OPINION | EDITORIAL: Get a covid vaccine; wear a mask, please

Sen. Trent Garner made a good point -- for those opposed to his stand on masks.

In an article Tuesday in The Commercial, the Republican senator from El Dorado who represents some of Pine Bluff said he was against a mask mandate because following that advice had not worked.

"I think, at this point, we can't keep doing the same exact things that have failed us for 18 months," he said.

Garner was the sponsor of legislation that bars almost all public entities -- including schools -- from requiring masks to be worn. The problem is that school is around the corner, less than two weeks away, and the delta variant is hitting the state hard, including the young.

Because of that dire situation, Gov. Asa Hutchinson said last week that he was declaring a statewide health emergency and was also going to call a special session of the legislature to amend Garner's legislation, which became law and went into effect last week.

The governor's rationale on the health crisis was that the hospital beds were full, and there weren't enough health care professionals to handle the load.

As for the special session, the governor said that, because children under 12 can't get the vaccination, they are particularly vulnerable when it comes to going back to school. The answer, he said, is to carve out an exception in Garner's legislation -- Act 1002 -- to allow school districts to require the wearing of masks at school.

Garner, however, would not have any of it. He said mask-wearing should be a choice that's left up to a child's parents.
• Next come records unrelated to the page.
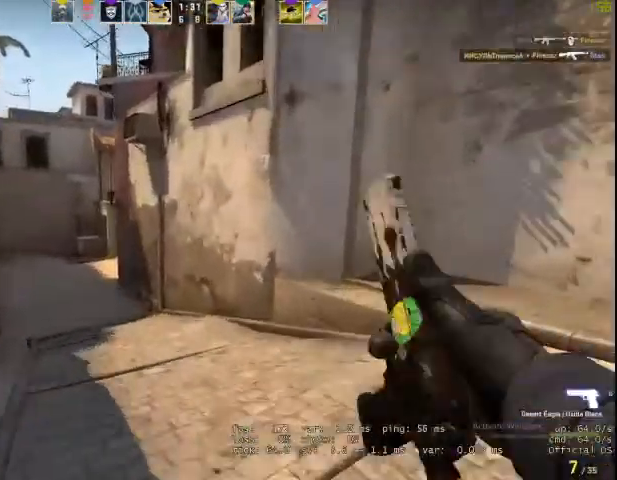
Gameplay with keyboard and mouse; each line is a JSON object with the keys and mouse buttons held at the frame after it. "events" lists presses ("down") and releases ("up") of "1", "2", "3", "4", "5", "a", "alt", "c", "caps_lock", "ctrl", "d", "e", "f", "g", "q", "r", "s", "shift", "space", "t", "tab", "v", "w", "x", "z", "mouse_left", "mouse_wheel" and "mouse_right" between this image and that frame as [ms after this image, input, new state], when the widget could be followed in between. "mouse_left", "mouse_wheel", "mouse_right" = the "left", "wheel", "right" buttons of the "mouse" list. No other keys are recorded. "wheel" means that the mouse wheel is clicked or scrolled. Not read: mouse_move.
{"keys": ["q", "w"], "mouse": [], "events": [[33, "a", "down"], [233, "a", "up"], [467, "q", "down"]]}
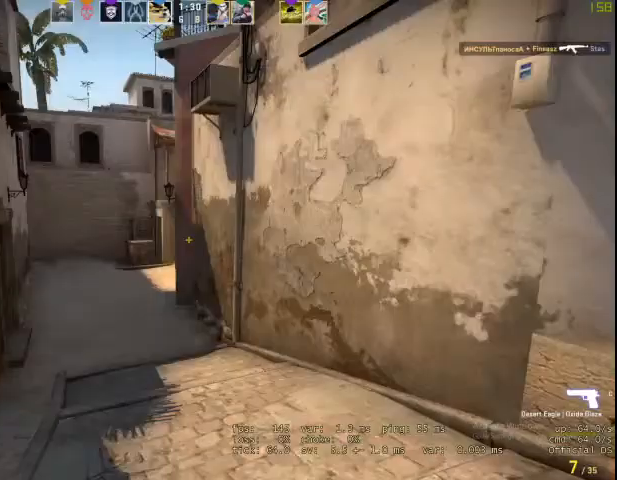
{"keys": ["w"], "mouse": [], "events": [[33, "q", "up"]]}
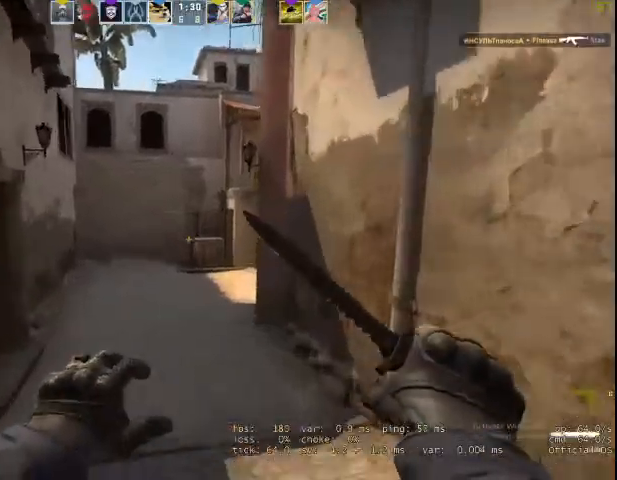
{"keys": ["w"], "mouse": [], "events": []}
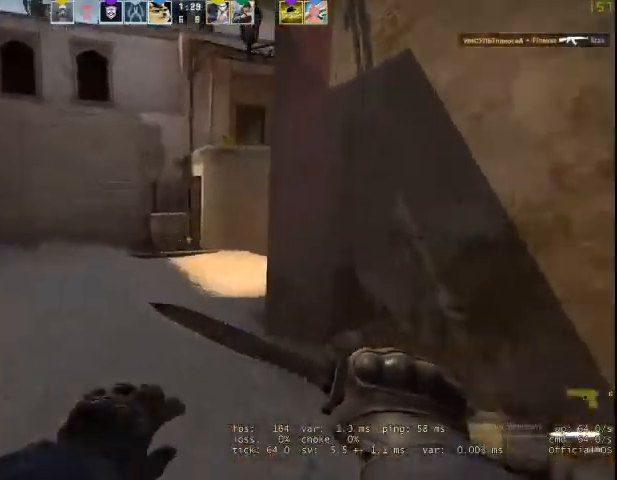
{"keys": ["w"], "mouse": ["right"], "events": [[100, "mouse_right", "down"], [367, "f", "down"], [400, "f", "up"]]}
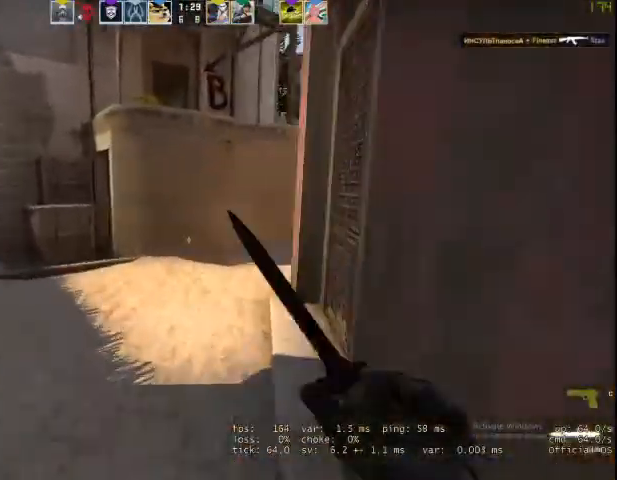
{"keys": ["w"], "mouse": ["right"], "events": []}
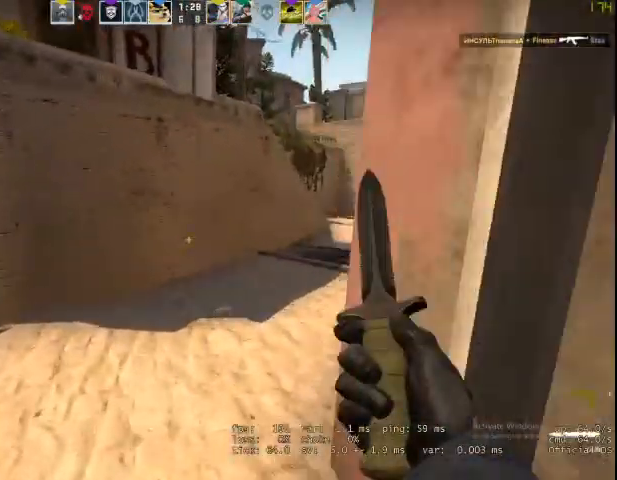
{"keys": ["w"], "mouse": ["right"], "events": [[67, "f", "down"], [233, "f", "up"]]}
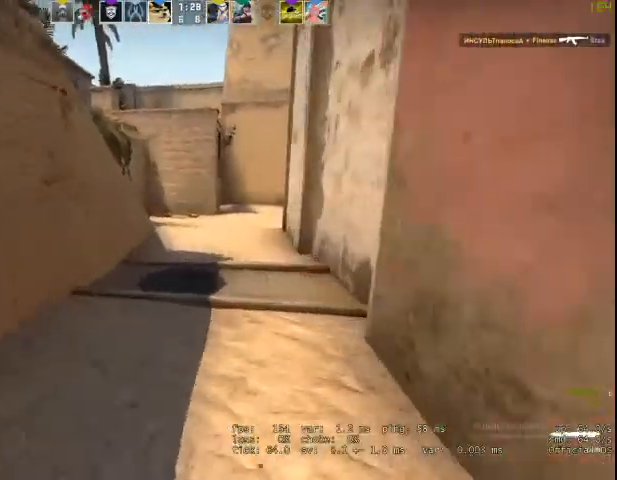
{"keys": ["w"], "mouse": ["right"], "events": [[133, "f", "down"], [233, "f", "up"]]}
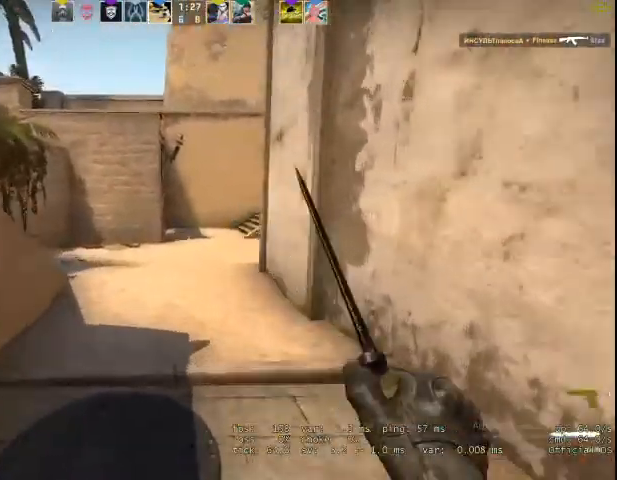
{"keys": ["w"], "mouse": [], "events": [[333, "mouse_right", "up"]]}
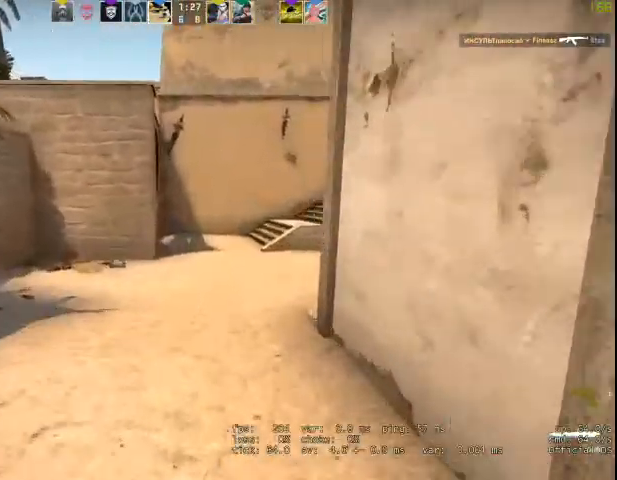
{"keys": ["w"], "mouse": [], "events": [[133, "f", "down"], [300, "f", "up"]]}
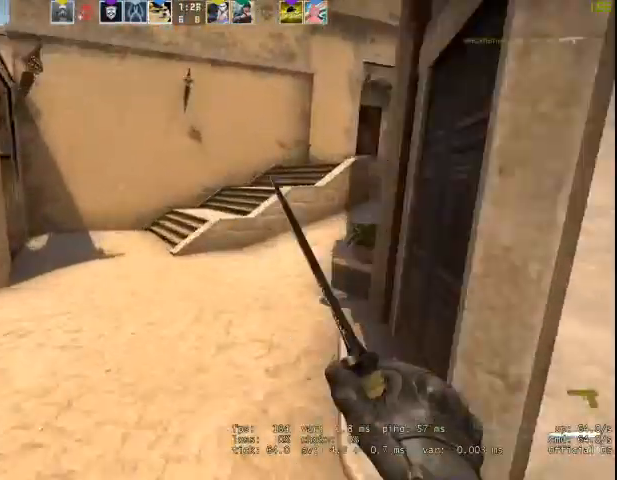
{"keys": ["w"], "mouse": ["right"], "events": [[267, "mouse_right", "down"]]}
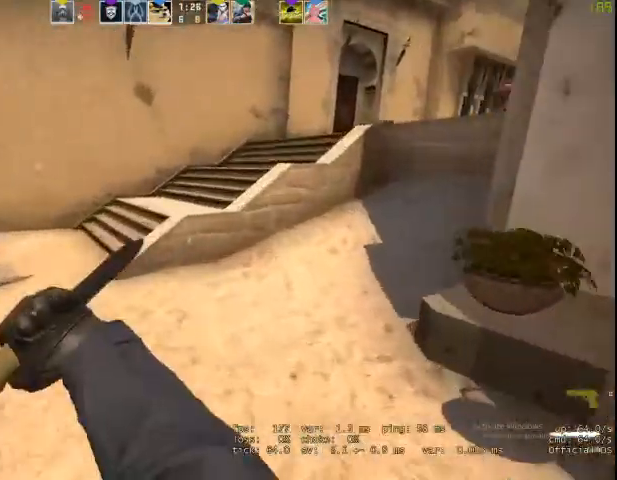
{"keys": ["space", "w"], "mouse": [], "events": [[100, "mouse_right", "up"], [400, "f", "down"], [400, "space", "down"], [433, "f", "up"]]}
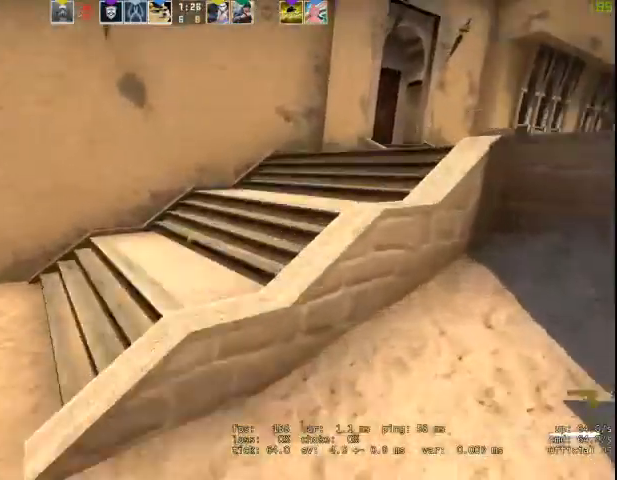
{"keys": ["d", "shift"], "mouse": [], "events": [[67, "space", "up"], [67, "w", "up"], [100, "a", "down"], [167, "c", "down"], [333, "c", "up"], [367, "shift", "down"], [400, "a", "up"], [467, "d", "down"]]}
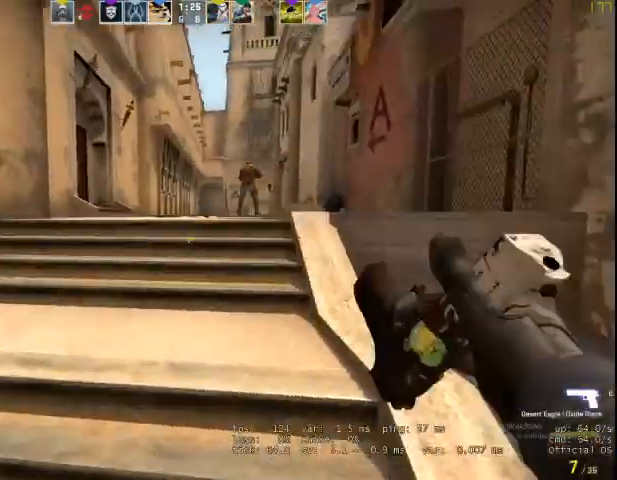
{"keys": ["w"], "mouse": [], "events": [[100, "shift", "up"], [100, "w", "down"], [133, "d", "up"], [233, "q", "down"], [267, "q", "up"], [333, "f", "down"], [400, "f", "up"]]}
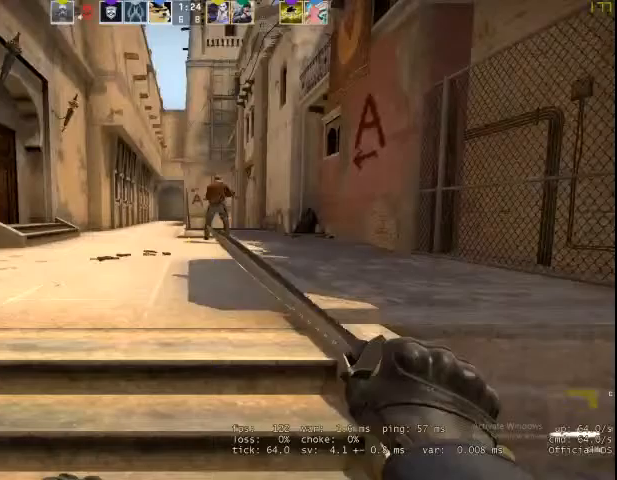
{"keys": ["d", "w"], "mouse": [], "events": [[100, "d", "down"], [200, "d", "up"], [433, "d", "down"]]}
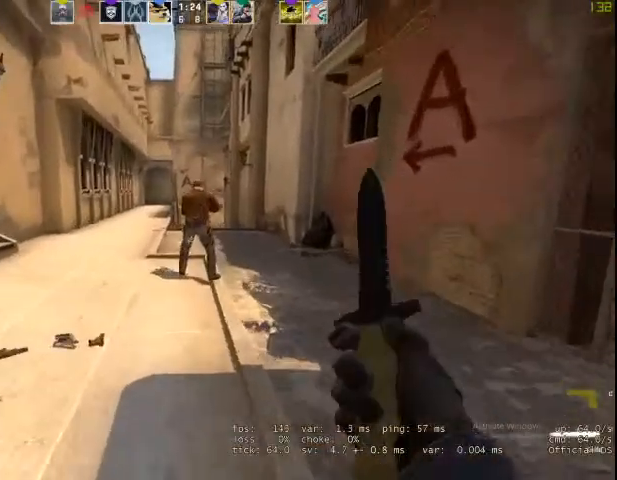
{"keys": ["w"], "mouse": [], "events": [[67, "d", "up"]]}
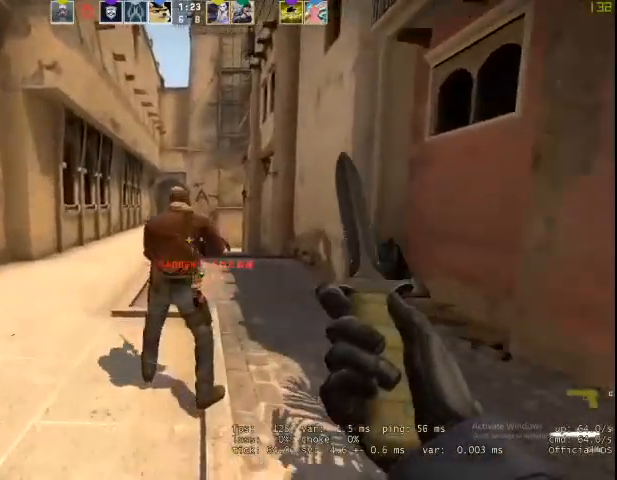
{"keys": ["w"], "mouse": ["right"], "events": [[200, "mouse_right", "down"]]}
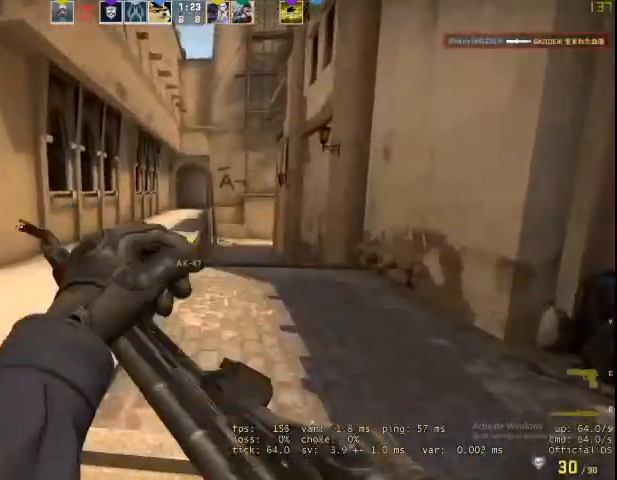
{"keys": ["w"], "mouse": [], "events": [[300, "mouse_right", "up"]]}
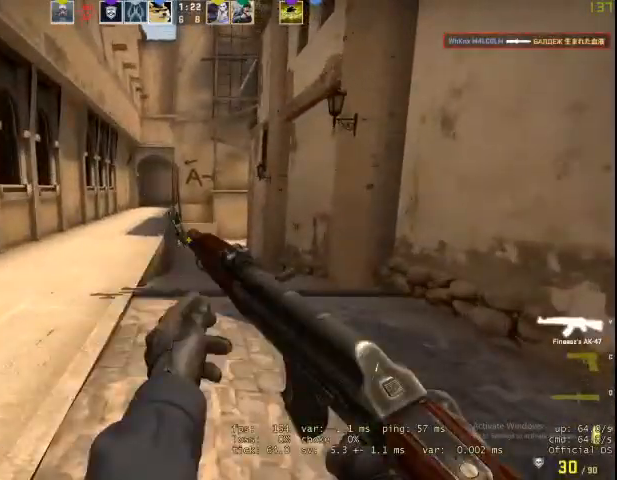
{"keys": ["w"], "mouse": [], "events": []}
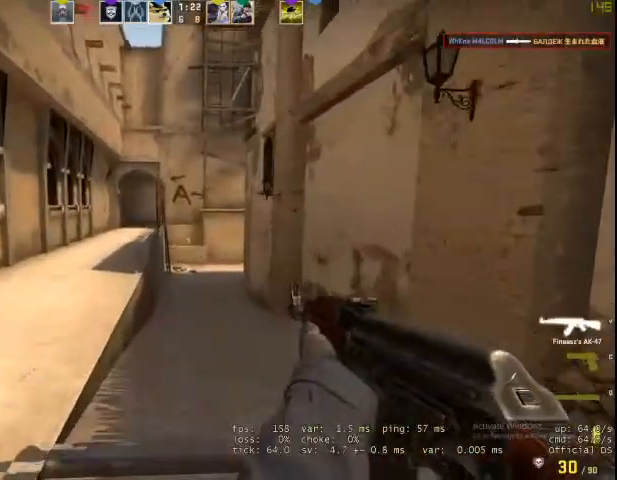
{"keys": ["w"], "mouse": [], "events": [[100, "a", "down"], [467, "a", "up"]]}
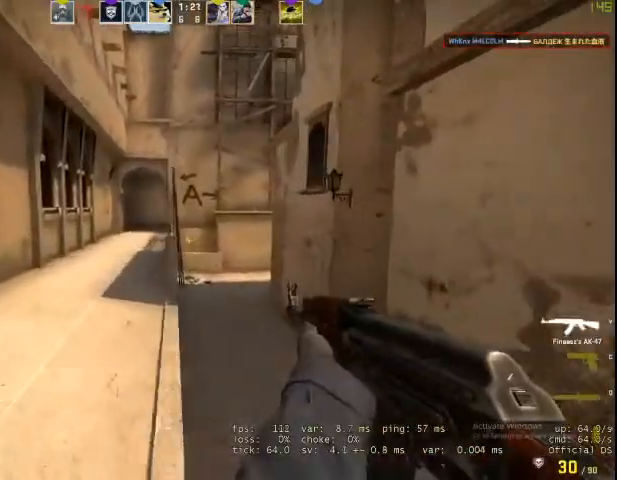
{"keys": ["w"], "mouse": [], "events": []}
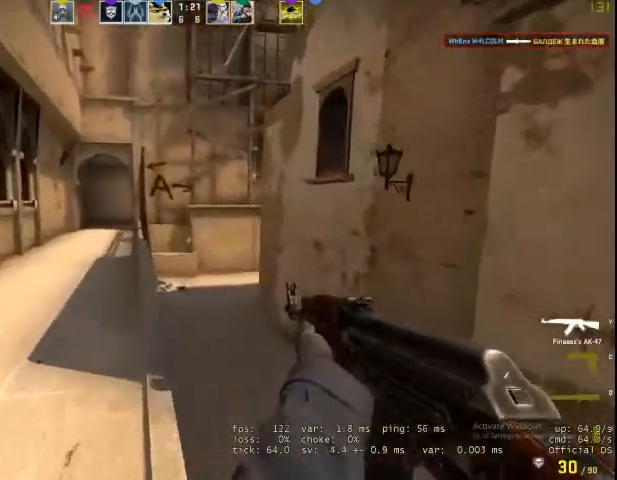
{"keys": ["w"], "mouse": [], "events": [[233, "shift", "down"], [467, "shift", "up"]]}
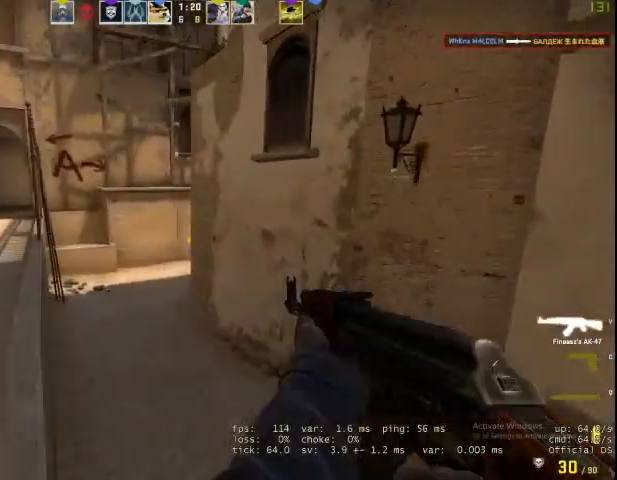
{"keys": ["shift", "w"], "mouse": [], "events": [[333, "shift", "down"]]}
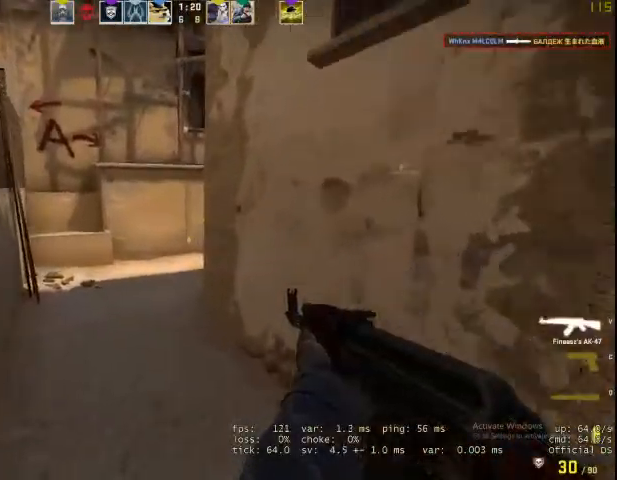
{"keys": ["shift", "w"], "mouse": [], "events": []}
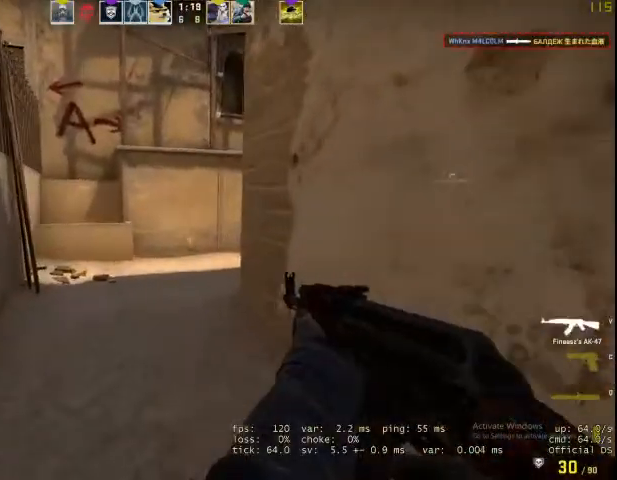
{"keys": ["shift", "w"], "mouse": [], "events": [[33, "shift", "up"], [267, "shift", "down"]]}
So what things have failed us for 18 months? The main thing, of course, is being from Arkansas.

If more state residents had been following the science, we don't think we would be in this mess or not in this much of a mess. The science, as we know, recommends putting space between ourselves, wearing face coverings and washing hands often. And once vaccines came on the scene, the recommendation was to get one of those.

With the state's high rate of infection, it's fairly obvious that few people have been following the CDC recommendations. The statistics tell the story. Those getting seriously sick with covid, those in the hospital, those on ventilators, those dying --- the vast majority of all of those populations have not been vaccinated.

Yes, the delta variant is infecting some people who have been vaccinated, but those people, by and large, are experiencing mild symptoms.

In short, had the public been scrupulously adhering to CDC guidelines for 18 months and had the public lined up in great numbers to get vaccinations, perhaps we would not see youngsters under 12 on ventilators or have the fear that once students go back to school, the system will once again fall apart because some are wearing masks and some aren't.

For that reason, we support the mandated wearing of masks in schools. The state can't afford to lose another school year to the pandemic. But to have school, it's going to require some accommodations for the virus. A sound place to start is wearing a mask. For once, can we just try to keep everyone safe?